Le 22 octobre 2023, les JA et la FDSEA du Tarn retournent quelque 300 panneaux d’entrée de village, préfigurant l’opération « on marche sur la tête » et la future crise agricole de l’hiver. Un an plus tard, l’amertume et la frustration demeurent vivaces.
« Depuis six mois, je suis à découvert ». Eleveur de brebis et producteur de céréales dans le Tarn, ce n’était pas certainement pas le bilan escompté par Sylvain Laganthe, lui qui s’était mobilisé une semaine sur l’autoroute A68 entre Toulouse (Haute-Garonne) et Albi (Tarn), au plus fort de la crise agricole l’hiver dernier.
Mais le membre du bureau des JA du Tarn, installé à Coufouleux à la suite de ses parents en 2011, et qui a opéré une diversification dans l’élevage, refuse de s’attarder sur son cas personnel. « Pour qu’il y ait autant d’agriculteurs qui ne s’en sortent pas, c’est que le système ne fonctionne pas, c’est là où c’est dramatique. Ce n’est pas des cas isolés de mauvaise gestion ». C’est au cours d’une réunion commune des JA et de la FDSEA du Tarn, le 22 octobre 2023, qu’émerge ce qui deviendra le signe de ralliement et la signature de la fronde agricole de l’hiver : « on marche sur la tête ».

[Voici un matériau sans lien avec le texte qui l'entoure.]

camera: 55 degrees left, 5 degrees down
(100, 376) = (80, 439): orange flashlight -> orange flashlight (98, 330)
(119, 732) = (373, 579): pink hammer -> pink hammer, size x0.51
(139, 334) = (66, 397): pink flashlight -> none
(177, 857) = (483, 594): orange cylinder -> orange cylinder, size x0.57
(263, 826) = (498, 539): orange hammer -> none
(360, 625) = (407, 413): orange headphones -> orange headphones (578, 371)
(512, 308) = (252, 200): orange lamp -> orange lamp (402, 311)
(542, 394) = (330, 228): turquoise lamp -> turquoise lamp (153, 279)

Dans la soirée du 22 octobre, des agriculteurs tarnais retournent quelque 300 panneaux d’entrée de village aux quatre coins du département. Pendant quelques jours, le mystère demeure quant aux auteurs de cette opération saugrenue qui s’avérera terriblement efficace, les agriculteurs réussissant le tour de force de mettre comme jamais auparavant les médias et l’opinion publique dans leur poche, forçant les pouvoirs publics à faire preuve de mansuétude sur les différents théâtres d’action syndicale , au grand dam des militants écologistes taxés d’être des « éco-terroristes » à la moindre incartade.

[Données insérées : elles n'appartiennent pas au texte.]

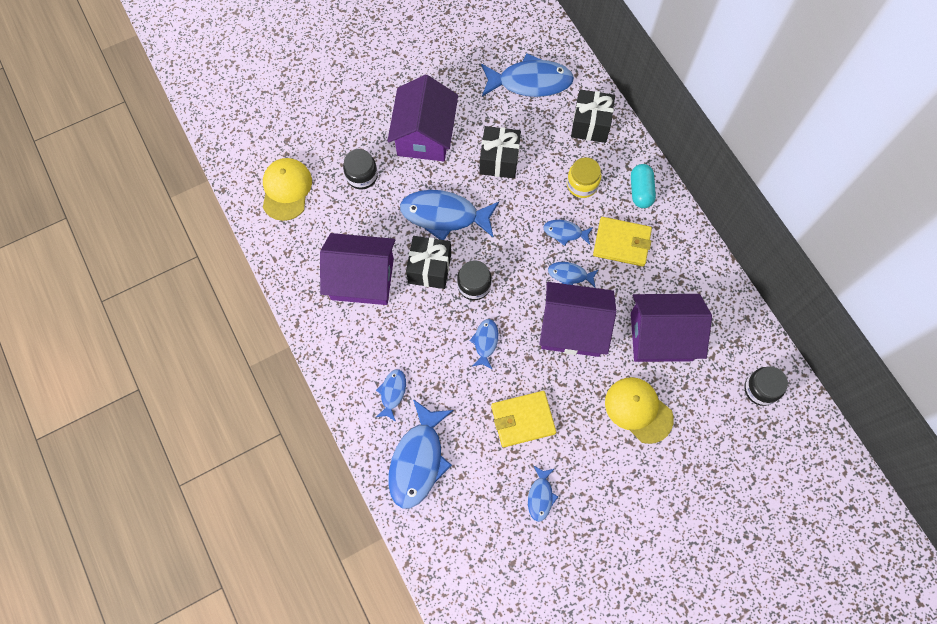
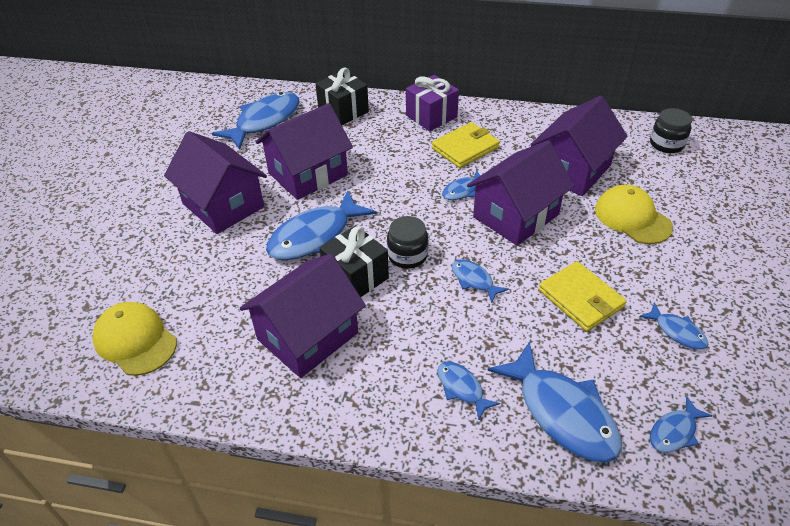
camera: 50 degrees left, 25 degrees down
(362, 176) = (202, 271): black jar -> none
(499, 160) = (308, 174): black gift -> purple house
(522, 419) = (580, 299): yellow wallet -> yellow wallet turned 60 degrees counterclockwise
(565, 232) = (420, 173): blue fish -> blue fish (674, 432)
(582, 184) = (389, 141): yellow jar -> none
(638, 410) = (632, 218): yellow cap -> yellow cap turned 60 degrees clockwise
(640, 191) = (431, 116): turquoise capsule -> purple gift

Les CRS finiront par être lâchés dans le 24 février 2024 mais pas dans la rue mais dans les allées du Salon de l’agriculture1 où le président de la République est chahutté et empêché.

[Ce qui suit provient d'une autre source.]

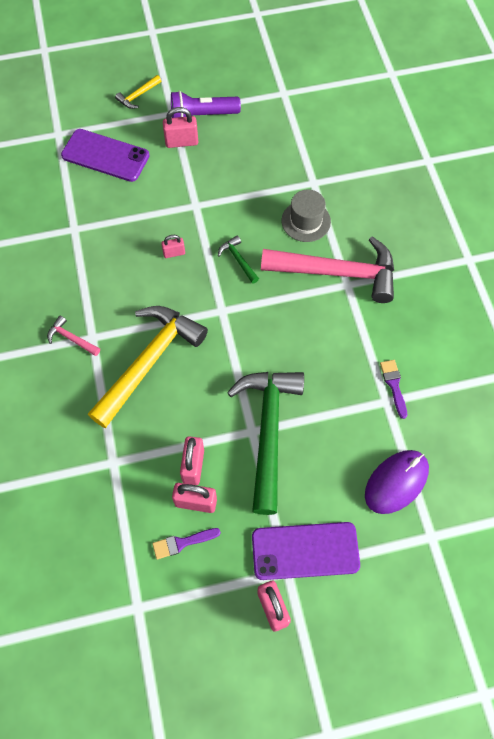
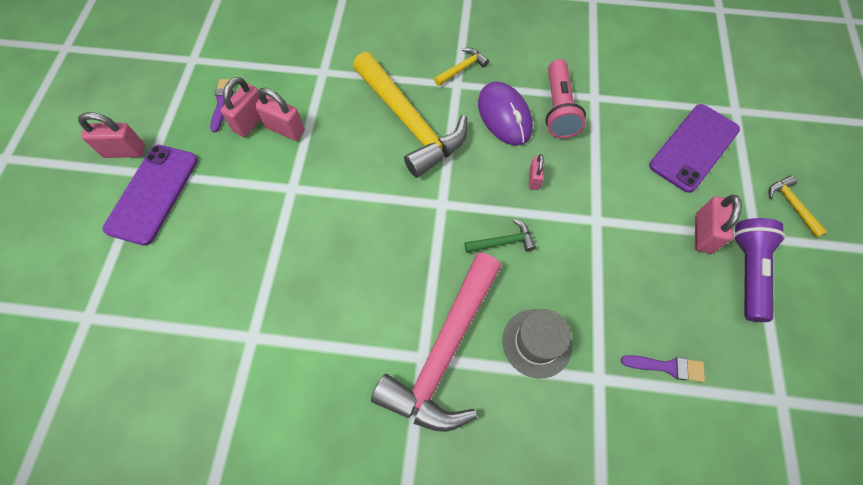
camera: 110 degrees right, 0 degrees up
(71, 338) = (462, 68): pink hammer -> yellow hammer
(96, 252) = (558, 109): none -> pink flashlight
(268, 432) = (283, 202): green hammer -> none
(394, 385) = (265, 355): purple brush -> purple brush (667, 367)
(396, 482) = (160, 306): purple mouse -> purple mouse (504, 116)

A l’automne 2023, c’est le projet de supprimer progressivement à l’exonération de la TICPE (Taxe intérieure sur la consommation de produits énergétiques) qui provoquera l’étincelle, avant le rétropédalage gouvernemental annoncé le 26 janvier par Gabriel Attal à quelques encablures du mythique barrage de Carbonne(Haute-Garonne), en Occitanie toujours. « Le gasoil, on n’a pas eu d’augmentation, mais on n’a rien gagné, on a continué à avoir ce que l’on avait », relativise Sylvain Laganthe.
Le projet de loi d’orientation agricole, dont la gestation avait été longue et laborieuse, était censé tracer des perspectives mais la dissolution de l’Assemblée nationale lui a coupé l’herbe sous le pied. La nouvelle ministre de l’Agriculture Annie Genevard a promis de le remettre à l’agenda du Sénat début 2025.
Pas sûr que le projet, si tant est qu’il arrive à son terme, change fondamentalement la donne. « Il n’y a rien sur le foncier, qui est un frein à l’installation, à la pérennisation des exploitations et à nos revenus », regrette le JA, qui ne désespère pas une loi Egalim 4 enfin efficiente, mais avec un optimisme des plus mesurés. « Ça fait 60 ans que l’on dit aux Français, notamment les distributeurs, que bien manger, c’est avant tout manger pas cher ».
Depuis le 22 octobre 2023, un an a passé et, facteur aggravant, l’année 2024 a été marquée par des récoltes en berne, des prix des céréales atones et l’émergence et/ou l’endémisation de maladies vectorielles (FCO, MHE) fragilisant un peu plus des filières vulnérables. « Un an plus tard, on ne trouvera pas un agriculteur qui est content », souligne Sylvain Laganthe, qui rappelle que le mouvement « on marche sur la tête » est parti de « la base », sans la caution des représentants nationaux au démarrage. Depuis plusieurs semaines, les actions de contestation essaiment à travers l’Hexagone, sur fond d’attentisme gouvernemental et de pré-campagne des élections aux Chambres d’agriculture. « La base, elle s’en fout des élections aux chambres. Si ça repart, ça sera de la base, c’est ça qui compte ».